A ses côtés 3 [extrait]

— Je crois que je suis naïf ou bien en proie à quelques doutes et tu n’as rien à voir dans l’histoire (tu n’en es pas la cause). Là : c’est encore dans ma tête que tout se passe. Quand je dis que je prends les jours les uns après les autres pour ce qu’ils sont, ça ne veut pas dire qu’il ne m’arrive pas d’avoir des jours où j’anticipe… Je ne crois pas qu’on puisse empêcher le mécanisme de se déclencher dans la tête. Je n’ai vu aucun bouton marche/arrêt et aucun prise à débrancher… Y a la prise “principale” sinon, mais j’espère que tu ne m’en voudras pas si je te dis que je n’ai pas nécessairement envie de tenter l’aventure.

» Je te mentirai si je te disais que je n’envisage pas les choses vues sous ton angle. En fait, en vérité, c’est même l’angle de vue principal que j’utilise. C’est normal, si t’y réfléchis, si t’en restes au mien, ça ne sert pas à grand chose. Ca confirme juste des trucs que je nommerais “évidences”. Enfin pour moi. Peut-être pas pour toi.

» Je suis sûr que tu t’es posé au moins une fois la question de comprendre ce que je faisais encore là. Je suis même sûr que tu le sais mais que pour toi, tu es partagée entre deux envies : l’envie d’y croire, l’envie de croire aussi qu’il y a peut-être un ailleurs. Il y a ce que tu sais. Tu me connais un peu maintenant. Tu sais que je ne suis pas qu’une suite de textos et de bout de papiers à noyer dans le bain de souvenirs biodégradables. Je ne suis pas biodégradable.
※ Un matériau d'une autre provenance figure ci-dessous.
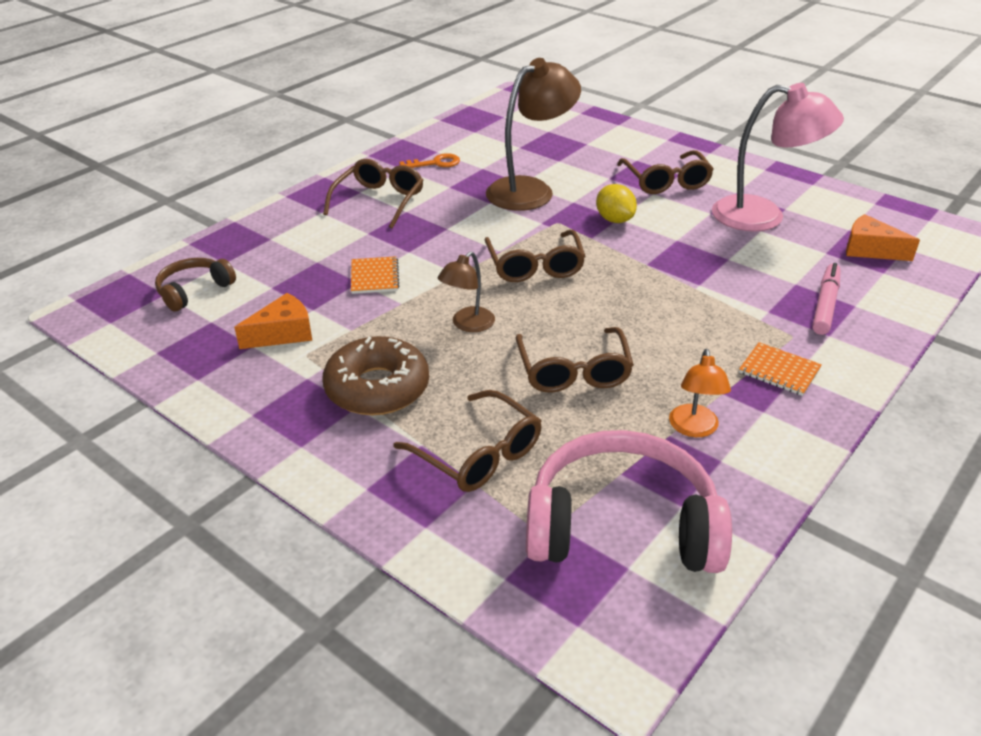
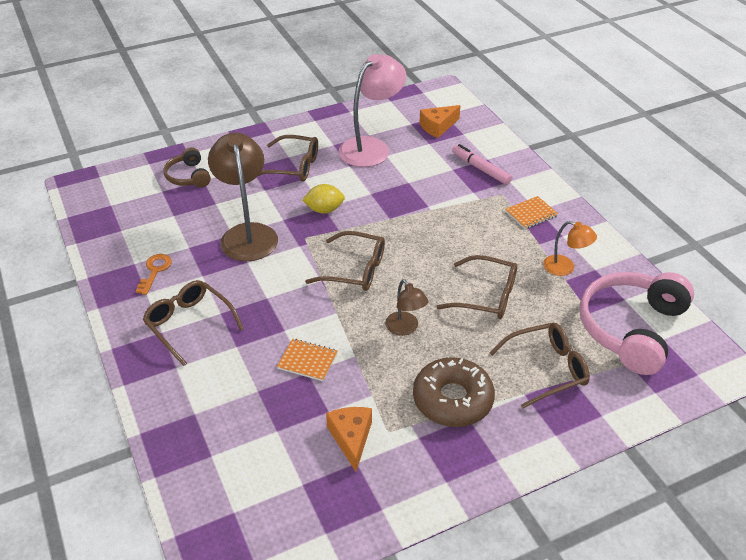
camera: 65 degrees left, 5 degrees up
(194, 291) = (244, 488): brown headphones -> brown headphones (188, 176)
» Y a aussi les noeuds… Et je conçois aussi que c’est compliqué de détricoter les choses. Quelle est la part de toi, d’elle ou d’elle qui fait que… Mais si t’y penses bien. Il n’y a rien de changé. Il y a des couches qui sont venues se superposer mais la fondation reste la même. Tu connais mon histoire et tu sais ce qu’elle représente. Tu l’acceptes bien sinon tu m’aurais depuis longtemps éloigné. Mais est-ce que cela se substitue ? Non. Ca s’ajoute. Pour moi. Après… C’est toi. Je ne te donne pas les choses que je te donne dans l’espoir que tu me rendes quoique ce soit. Je sais bien que la “logique” va faire que… Mais est-ce que c’est important ? Tu ne sais pas comment me donner quelque chose ? Essaie au moins. N’attends rien en retour et tu verras. Tu n’as jamais tenté de faire cela. Tu as tenté de me séduire autrefois. Mais aujourd’hui. C’est bon. C’est déjà fait ça. Je ne te demande pas de relever le même défi jour après jour. Ce que j’ai besoin, moi. C’est que tu sois toi… Que tu vives, que tu ris, que tu m’engueules, que tu pleures. Que tu continues à me faire découvrir les autres parties de toi-même que j’ignore. De quoi as-tu peur ? Que je m’enfuis parce que l’une d’elles ne me plaira pas ? Mais… Il y a déjà une multitude de choses qui ne me plaisent pas chez toi, qui me dérangent…. Et après ? C’est toi. Je ne vais pas te demander autre chose que d’être toi… Je vais peut-être te critiquer, je vais peut-être t’engueuler, ou ne rien dire. Mais ça change rien. Je n’ai pas peur de ça. J’ai confiance dans ce que j’éprouve pour toi. J’ai confiance aussi en toi. Comme j’ai confiance aussi en Clara. Aie confiance en moi. En elle aussi. Et tu me dis que je n’arrive même pas à faire les choses moi-même… Mais tu voudrais quoi ? Que j’ailles voir ailleurs une nouvelle fois, que je fasse un enfant à cet ailleurs que je revienne à toi avec ça en trophée ? Non. Ca, je ne le ferai pas et tu sais bien que ce n’est pas possible. C’est juste un délire. Du moins… Je l’espère.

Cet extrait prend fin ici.